Though not considered a typical symptom of the condition, there’s evidence headaches occur more frequently in people with MS than the general population2, 3 . The type and severity of headaches varies from person to person; tension-type headaches (a dull ache across your forehead or on the sides and back of your head) and migraines without aura (usually one-sided throbbing headache associated with light sensitivity, noise sensitivity, nausea, and irritability) 4 tend to be the most commonly reported2.
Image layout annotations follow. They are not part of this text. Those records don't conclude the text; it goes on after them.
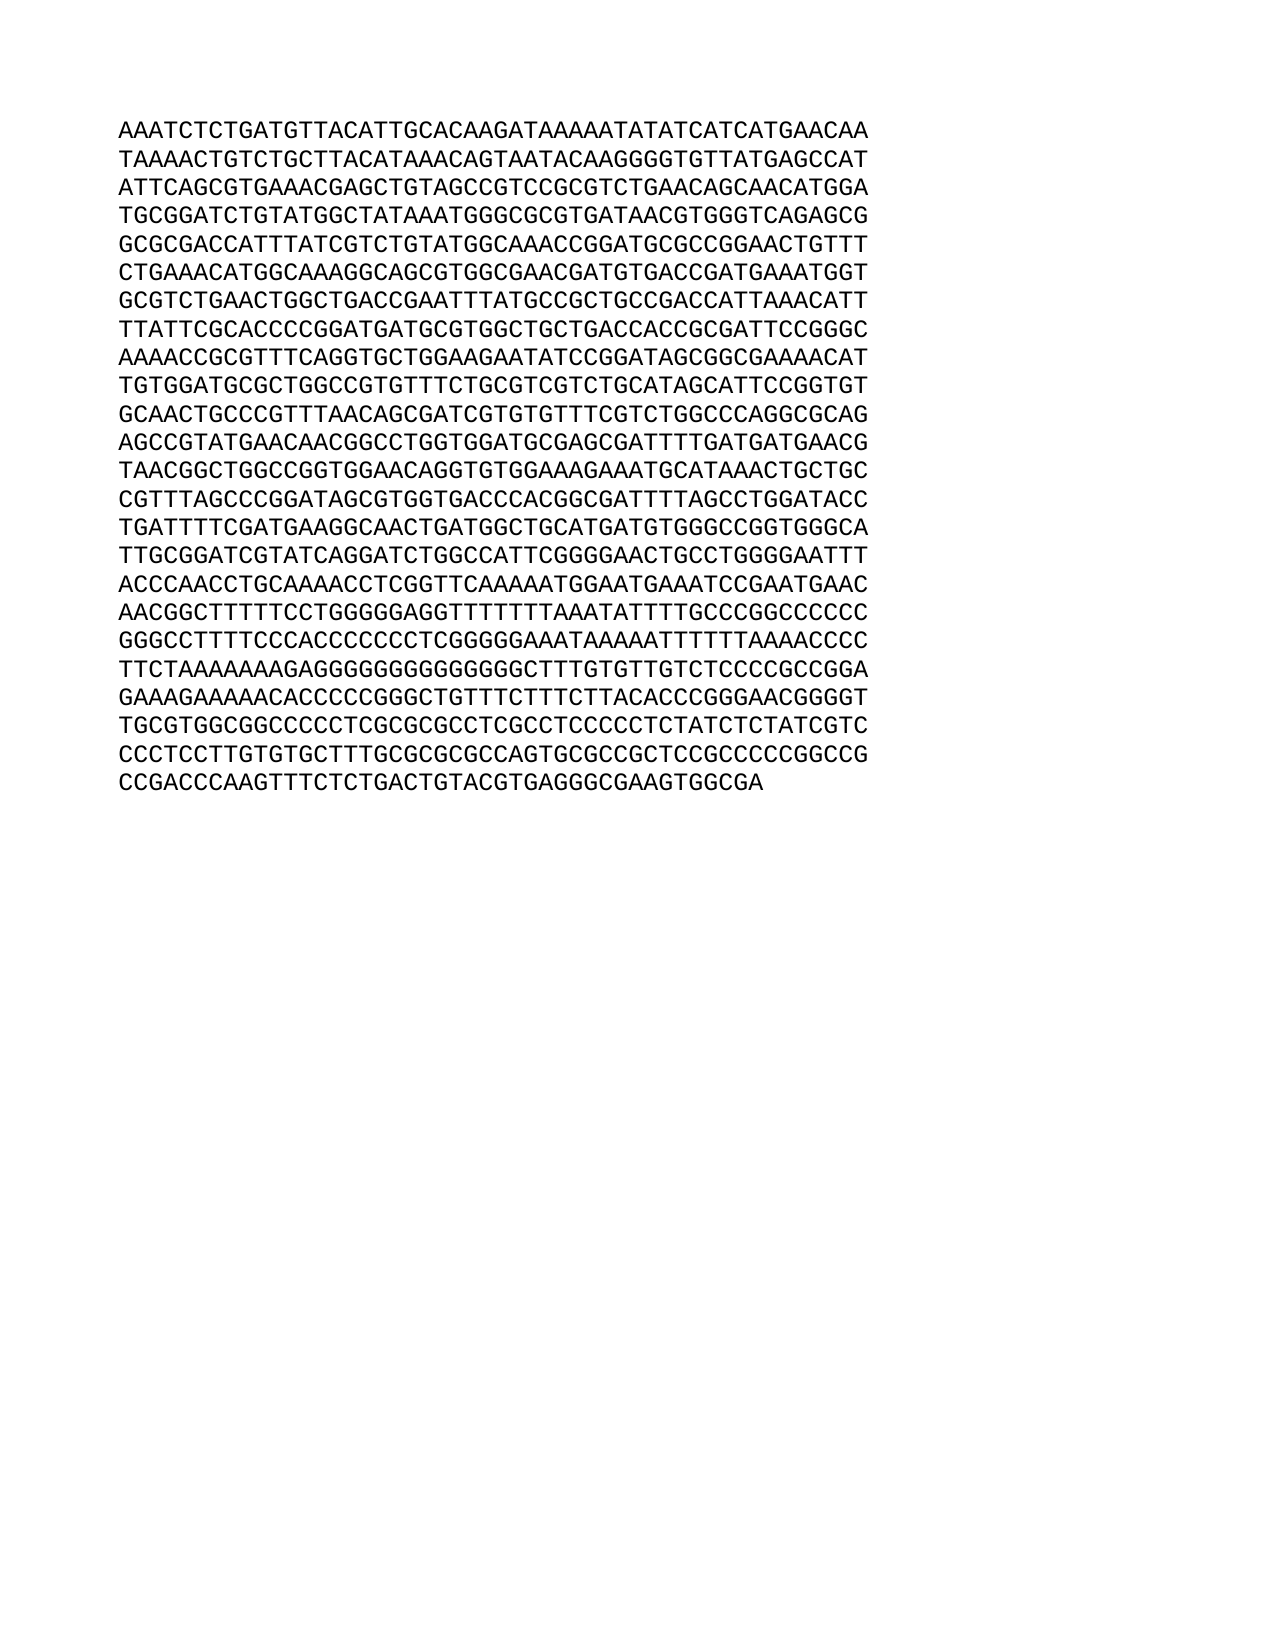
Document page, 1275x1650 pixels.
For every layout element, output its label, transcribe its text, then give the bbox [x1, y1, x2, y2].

text GGGCCTTTTCCCACCCCCCCTCGGGGGAAATAAAAATTTTTTAAAACCCC [118, 628, 1157, 656]
text TGATTTTCGATGAAGGCAACTGATGGCTGCATGATGTGGGCCGGTGGGCA [118, 515, 1157, 543]
text CCCTCCTTGTGTGCTTTGCGCGCGCCAGTGCGCCGCTCCGCCCCCGGCCG [118, 741, 1157, 770]
text AGCCGTATGAACAACGGCCTGGTGGATGCGAGCGATTTTGATGATGAACG [118, 430, 1157, 458]
text GCGTCTGAACTGGCTGACCGAATTTATGCCGCTGCCGACCATTAAACATT [118, 288, 1157, 316]
text TAAAACTGTCTGCTTACATAAACAGTAATACAAGGGGTGTTATGAGCCAT [118, 146, 1157, 175]
text ATTCAGCGTGAAACGAGCTGTAGCCGTCCGCGTCTGAACAGCAACATGGA [118, 175, 1157, 203]
text TGTGGATGCGCTGGCCGTGTTTCTGCGTCGTCTGCATAGCATTCCGGTGT [118, 373, 1157, 401]
text TTCTAAAAAAAGAGGGGGGGGGGGGGGCTTTGTGTTGTCTCCCCGCCGGA [118, 656, 1157, 685]
text AAATCTCTGATGTTACATTGCACAAGATAAAAATATATCATCATGAACAA [118, 118, 1157, 146]
text GAAAGAAAAACACCCCCGGGCTGTTTCTTTCTTACACCCGGGAACGGGGT [118, 685, 1157, 713]
text CCGACCCAAGTTTCTCTGACTGTACGTGAGGGCGAAGTGGCGA [118, 770, 1157, 798]
text TGCGTGGCGGCCCCCTCGCGCGCCTCGCCTCCCCCTCTATCTCTATCGTC [118, 713, 1157, 741]
text AAAACCGCGTTTCAGGTGCTGGAAGAATATCCGGATAGCGGCGAAAACAT [118, 345, 1157, 373]
text CGTTTAGCCCGGATAGCGTGGTGACCCACGGCGATTTTAGCCTGGATACC [118, 486, 1157, 515]
text ACCCAACCTGCAAAACCTCGGTTCAAAAATGGAATGAAATCCGAATGAAC [118, 571, 1157, 600]
text AACGGCTTTTTCCTGGGGGAGGTTTTTTTAAATATTTTGCCCGGCCCCCC [118, 600, 1157, 628]
text GCAACTGCCCGTTTAACAGCGATCGTGTGTTTCGTCTGGCCCAGGCGCAG [118, 401, 1157, 430]
text TGCGGATCTGTATGGCTATAAATGGGCGCGTGATAACGTGGGTCAGAGCG [118, 203, 1157, 231]
text TTATTCGCACCCCGGATGATGCGTGGCTGCTGACCACCGCGATTCCGGGC [118, 316, 1157, 345]
text GCGCGACCATTTATCGTCTGTATGGCAAACCGGATGCGCCGGAACTGTTT [118, 231, 1157, 260]
text TTGCGGATCGTATCAGGATCTGGCCATTCGGGGAACTGCCTGGGGAATTT [118, 543, 1157, 571]
text CTGAAACATGGCAAAGGCAGCGTGGCGAACGATGTGACCGATGAAATGGT [118, 260, 1157, 288]
text TAACGGCTGGCCGGTGGAACAGGTGTGGAAAGAAATGCATAAACTGCTGC [118, 458, 1157, 486]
For some people, headaches are the very first sign of MS2. One survey of 78 people with the condition, for example, found two thirds experienced headaches before they noticed any other signs of their condition3. The frequency of headaches also appears to vary – the same survey found half of the group with MS experienced headaches at least once a week3.
MS Migraine – Is it a thing?
There’s a clear link between migraines and MS. One study of more than 100,000 people found an association between migraines and an increased risk of MS5, while another found migraines were three times more common in people with MS6. In the small survey mentioned above, 43% experienced migraines accompanied by dizziness, blurred vision and tightness3. These migraines in particular, appear to be more common after a MS diagnosis, and for many people, worsen with relapse3.
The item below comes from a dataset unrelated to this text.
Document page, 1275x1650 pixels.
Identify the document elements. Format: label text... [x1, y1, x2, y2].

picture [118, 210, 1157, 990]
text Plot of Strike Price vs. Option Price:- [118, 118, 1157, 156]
Scientists don’t fully understand the link between headache and MS – whether the headaches are down to brain changes brought on by the condition or vice versa. We know, for example, that migraines are more commonly reported in relapsing forms of MS, while tension-type headaches are more frequent in progressive MS4. What’s more, headaches in people with MS appear to be more likely if there is brain stem involvement7, particularly a lesion in the periaqueductal grey matter – a region of the midbrain that plays a role in processing pain signals8. That said, there could also be something about migraines that makes the brain more susceptible to MS. We just don’t know yet.
In case you’re worrying that your migraines are a sign your MS is progressing, don’t. While it’s true that migraines are more common in people with more symptomatic MS, they don’t appear to be associated with a greater likelihood of disability or increased lesion load on MRI scans6.
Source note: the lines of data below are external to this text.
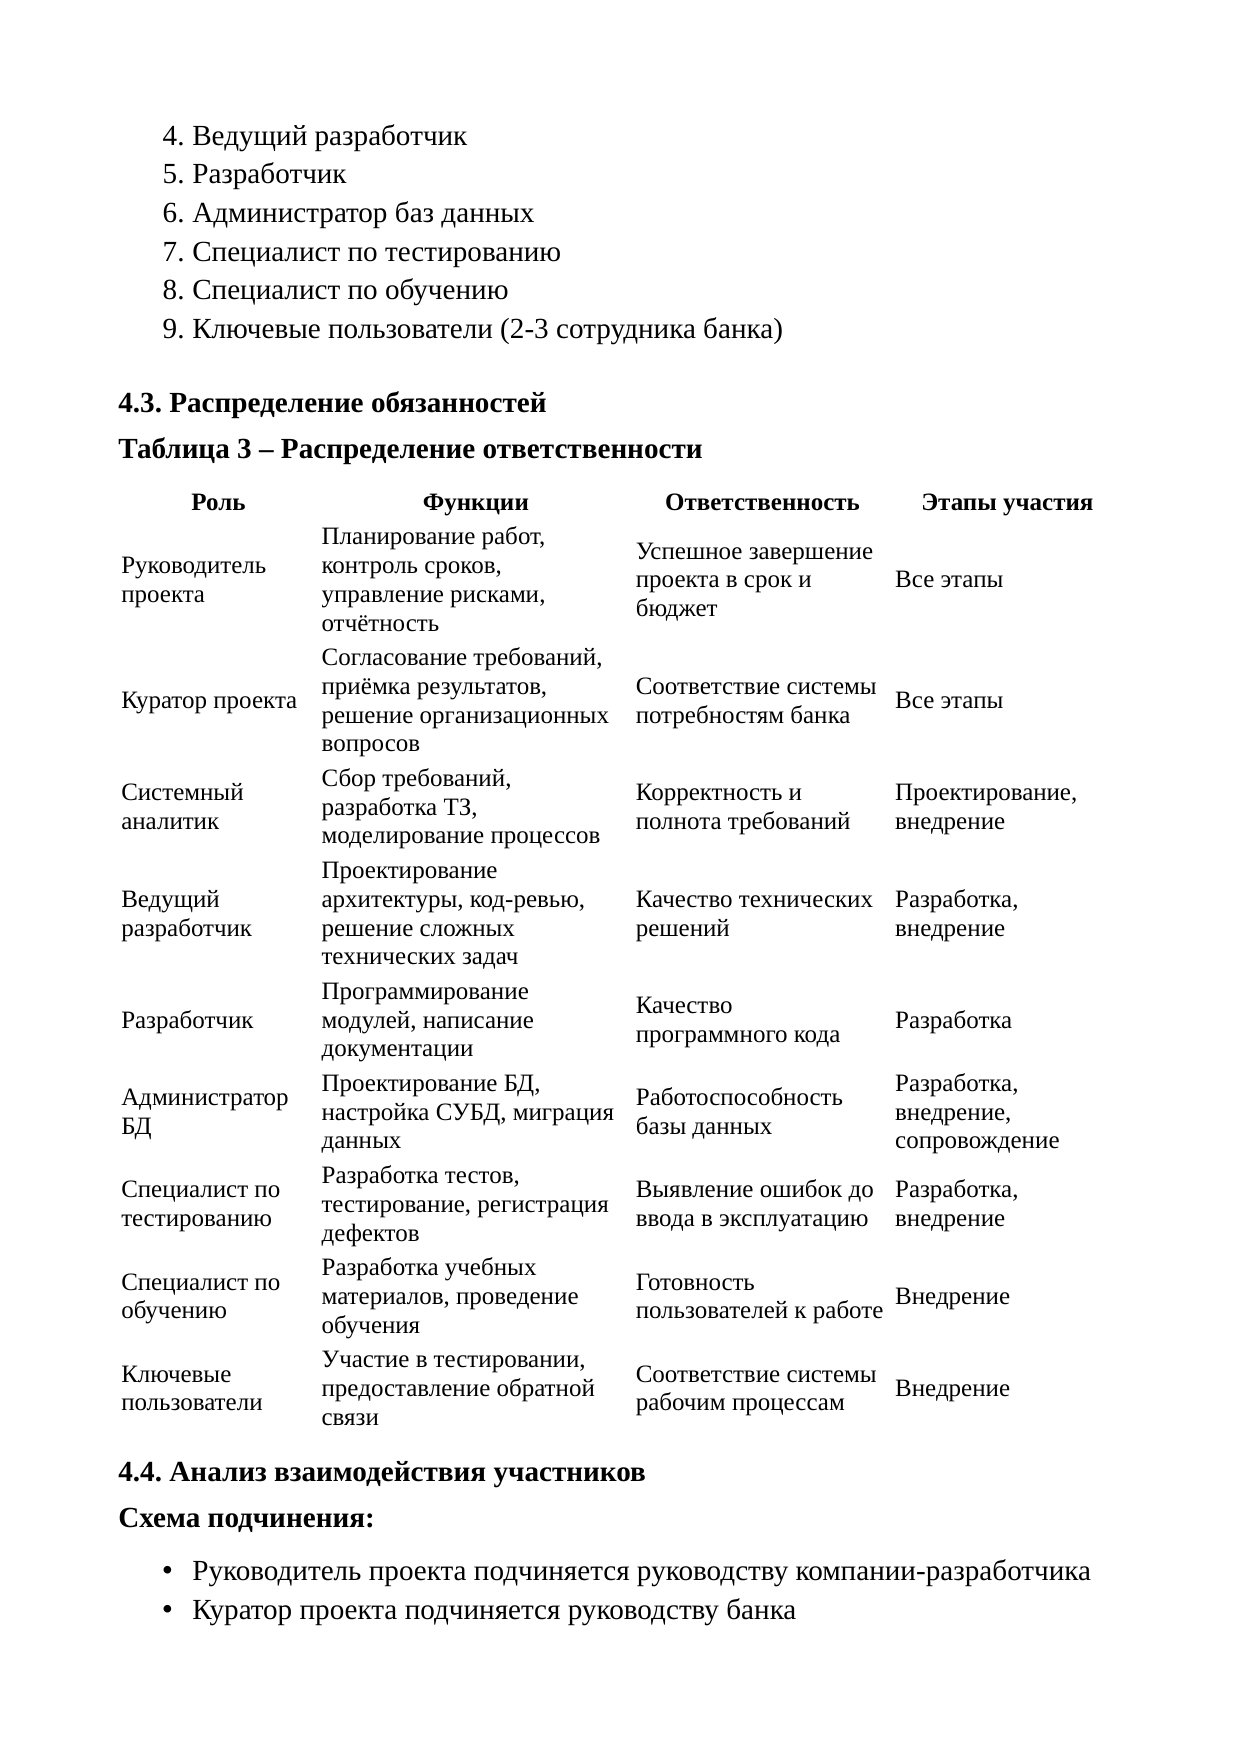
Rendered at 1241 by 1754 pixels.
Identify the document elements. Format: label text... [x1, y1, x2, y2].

list Специалист по тестированию [162, 234, 1122, 267]
table_header Этапы участия [892, 484, 1122, 518]
table_cell Согласование требований, приёмка результатов, решение организационных вопросов [319, 639, 633, 760]
table_cell Внедрение [892, 1249, 1122, 1341]
list Руководитель проекта подчиняется руководству компании-разработчика [162, 1553, 1122, 1587]
subtitle 4.3. Распределение обязанностей [118, 385, 1122, 418]
text Схема подчинения: [118, 1500, 1122, 1534]
table_cell Программирование модулей, написание документации [319, 973, 633, 1065]
table_cell Соответствие системы потребностям банка [633, 639, 892, 760]
table_cell Внедрение [892, 1341, 1122, 1433]
table_header Роль [118, 484, 318, 518]
table_cell Планирование работ, контроль сроков, управление рисками, отчётность [319, 519, 633, 639]
table_cell Разработка, внедрение [892, 852, 1122, 973]
list Администратор баз данных [162, 195, 1122, 229]
table_cell Проектирование, внедрение [892, 760, 1122, 852]
table_cell Успешное завершение проекта в срок и бюджет [633, 519, 892, 639]
table_cell Корректность и полнота требований [633, 760, 892, 852]
list Ведущий разработчик [162, 118, 1122, 152]
table_cell Руководитель проекта [118, 519, 318, 639]
list Разработчик [162, 157, 1122, 190]
table_cell Готовность пользователей к работе [633, 1249, 892, 1341]
table_cell Работоспособность базы данных [633, 1065, 892, 1157]
table_cell Сбор требований, разработка ТЗ, моделирование процессов [319, 760, 633, 852]
table_cell Администратор БД [118, 1065, 318, 1157]
table_cell Разработка тестов, тестирование, регистрация дефектов [319, 1157, 633, 1249]
list Ключевые пользователи (2-3 сотрудника банка) [162, 311, 1122, 344]
text Таблица 3 – Распределение ответственности [118, 431, 1122, 464]
table_cell Разработка [892, 973, 1122, 1065]
table_cell Разработка, внедрение [892, 1157, 1122, 1249]
table_cell Куратор проекта [118, 639, 318, 760]
table_cell Разработка, внедрение, сопровождение [892, 1065, 1122, 1157]
table_header Функции [319, 484, 633, 518]
list Специалист по обучению [162, 272, 1122, 306]
table_cell Ведущий разработчик [118, 852, 318, 973]
table_cell Проектирование архитектуры, код-ревью, решение сложных технических задач [319, 852, 633, 973]
table_header Ответственность [633, 484, 892, 518]
subtitle 4.4. Анализ взаимодействия участников [118, 1454, 1122, 1488]
table_cell Специалист по обучению [118, 1249, 318, 1341]
table_cell Качество технических решений [633, 852, 892, 973]
list Куратор проекта подчиняется руководству банка [162, 1592, 1122, 1626]
table_cell Выявление ошибок до ввода в эксплуатацию [633, 1157, 892, 1249]
table_cell Специалист по тестированию [118, 1157, 318, 1249]
table_cell Системный аналитик [118, 760, 318, 852]
table_cell Соответствие системы рабочим процессам [633, 1341, 892, 1433]
table_cell Проектирование БД, настройка СУБД, миграция данных [319, 1065, 633, 1157]
table_cell Разработчик [118, 973, 318, 1065]
table_cell Разработка учебных материалов, проведение обучения [319, 1249, 633, 1341]
table_cell Участие в тестировании, предоставление обратной связи [319, 1341, 633, 1433]
table_cell Все этапы [892, 519, 1122, 639]
table_cell Все этапы [892, 639, 1122, 760]
table_cell Ключевые пользователи [118, 1341, 318, 1433]
table_cell Качество программного кода [633, 973, 892, 1065]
Spotting and Avoiding Headache Triggers
That doesn’t mean a pounding head can’t still ruin your day – “fatigue, irritability, difficulty concentrating, and limitation of daily activities” are reported by up to a third of people when headaches strike, with 39% requiring rest during relapses3.
Taking note of what brings on your headaches can be helpful – common triggers include bright light, loud noises, certain foods– so avoiding these will hopefully reduce the frequency and severity of relapses. Some women also notice a monthly pattern to migraines, in which case they may be linked to their periods (apps like Period Tracker or Clue can be helpful for determining this)3.
Whether you can spot an obvious trigger or not, it’s definitely worth discussing the problem with your doctor. He or she will be able to advise you on the best forms of pain relief for when headaches do strike.
Finally, next time your temples are throbbing, be kind to yourself. Don a pair of sunglasses, grab a duvet, hit the sofa and give yourself permission to take time out. There are no trophies for headache heroics – although if there were, you’d probably have a trophy case full by now!